A Response to Gilda's Transcripts
In this project, researchers Pauline Sameshima and Patricia Maarhuis use polysemy (constructed signs with many meanings) performed through ekphrasic interpretations (translating transcripts into an art form) within a Parallaxic Praxis model (an interdisciplinary dialogic and constructive model). Our intention is to critically reflect upon our ekphrasic metaphors to examine their semantic fields and thus gain broader understanding.
Arts-informed interpretation and analysis was conducted by the two researchers, who worked from the same transcripts in an independent and separate manner throughout the analysis and interpretive process.
Two arts-informed interpretations based on Gilda's transcripts.

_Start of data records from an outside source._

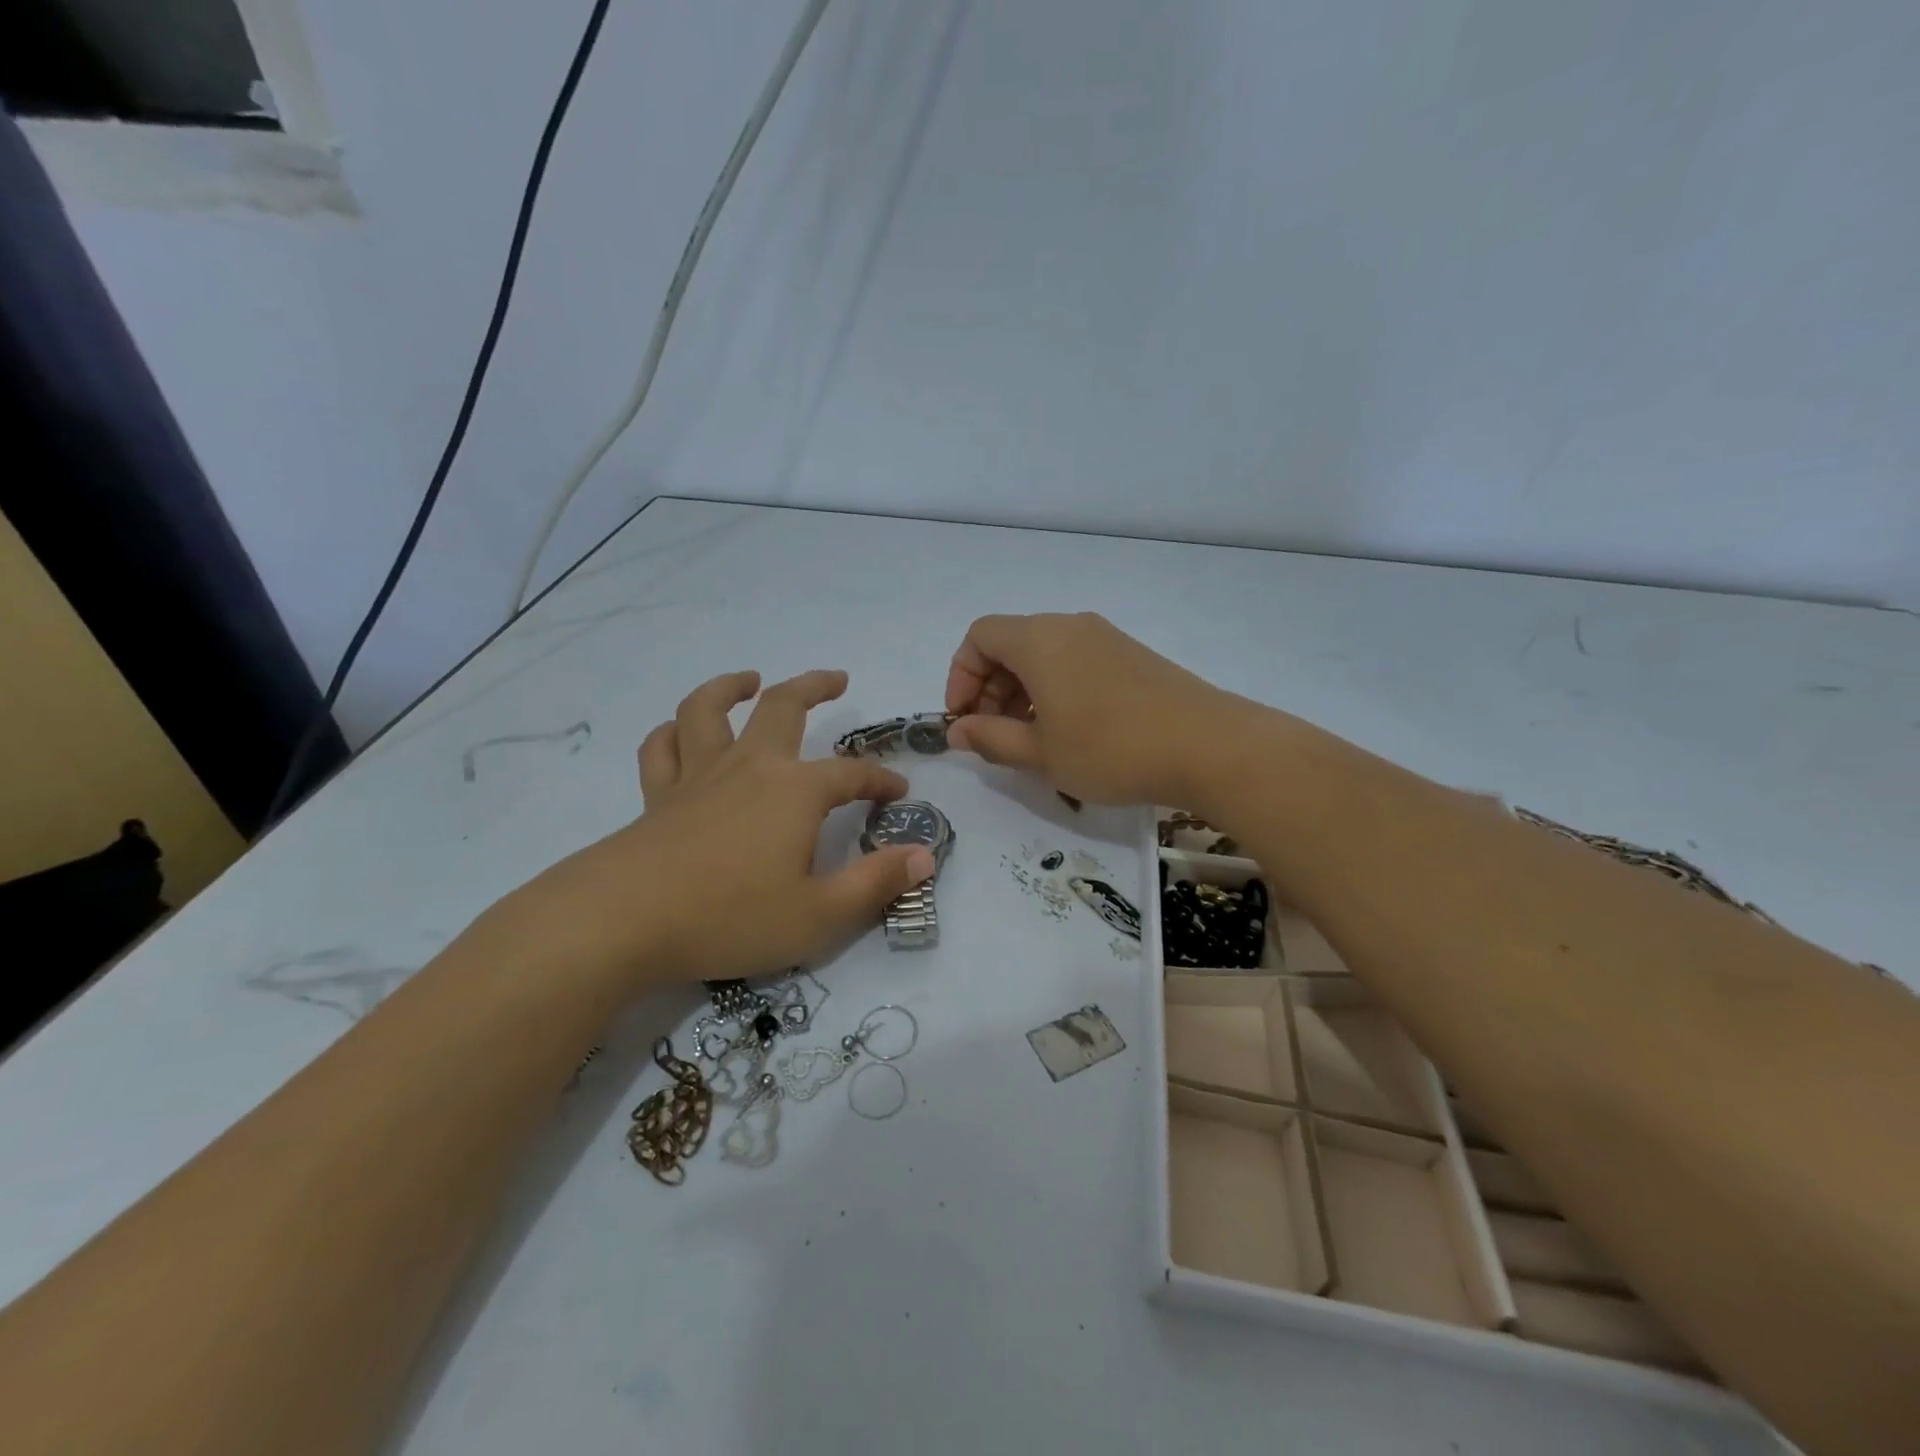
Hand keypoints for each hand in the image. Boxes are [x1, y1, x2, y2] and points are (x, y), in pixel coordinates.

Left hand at [494, 669, 934, 988]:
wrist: (624, 921)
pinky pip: (662, 748)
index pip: (851, 774)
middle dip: (815, 687)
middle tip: (837, 679)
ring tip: (750, 680)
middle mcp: (750, 767)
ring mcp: (698, 777)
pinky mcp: (658, 796)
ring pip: (710, 710)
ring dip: (732, 686)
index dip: (880, 780)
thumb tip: (924, 855)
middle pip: (784, 707)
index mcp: (795, 791)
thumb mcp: (820, 915)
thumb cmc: (731, 917)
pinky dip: (673, 732)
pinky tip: (681, 731)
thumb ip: (876, 883)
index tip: (898, 792)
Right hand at [944, 612, 1233, 805]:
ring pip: (1044, 655)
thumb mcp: (1040, 752)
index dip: (961, 676)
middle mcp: (1070, 626)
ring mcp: (1106, 638)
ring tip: (1030, 742)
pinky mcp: (1132, 656)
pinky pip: (1075, 663)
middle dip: (990, 689)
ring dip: (1022, 693)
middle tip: (994, 737)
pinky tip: (1069, 733)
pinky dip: (1055, 690)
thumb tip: (958, 731)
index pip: (979, 636)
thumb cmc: (1110, 748)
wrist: (1209, 746)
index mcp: (1039, 640)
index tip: (964, 720)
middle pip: (1011, 644)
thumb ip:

Ekphrasis, from the Greek meaning to draw out or to make clear and has been traditionally defined as the use of verbal representation (i.e. poetry) of a visual representation (i.e. painting or sculpture) (Mitchell, 1994). For this project we adopted a broader definition of ekphrasis in that any medium of representation can be used to represent another. For example, one form of representation – narrative texts that describe the experiences of women in recovery from meth addiction - is (re)interpreted into multiple representations through sculpture, poetry, and photography to engage in “active transformations” of meaning, which advances its “polysemic values” by having many connotative meanings or cultural significations (Hall, 2007, p. 483).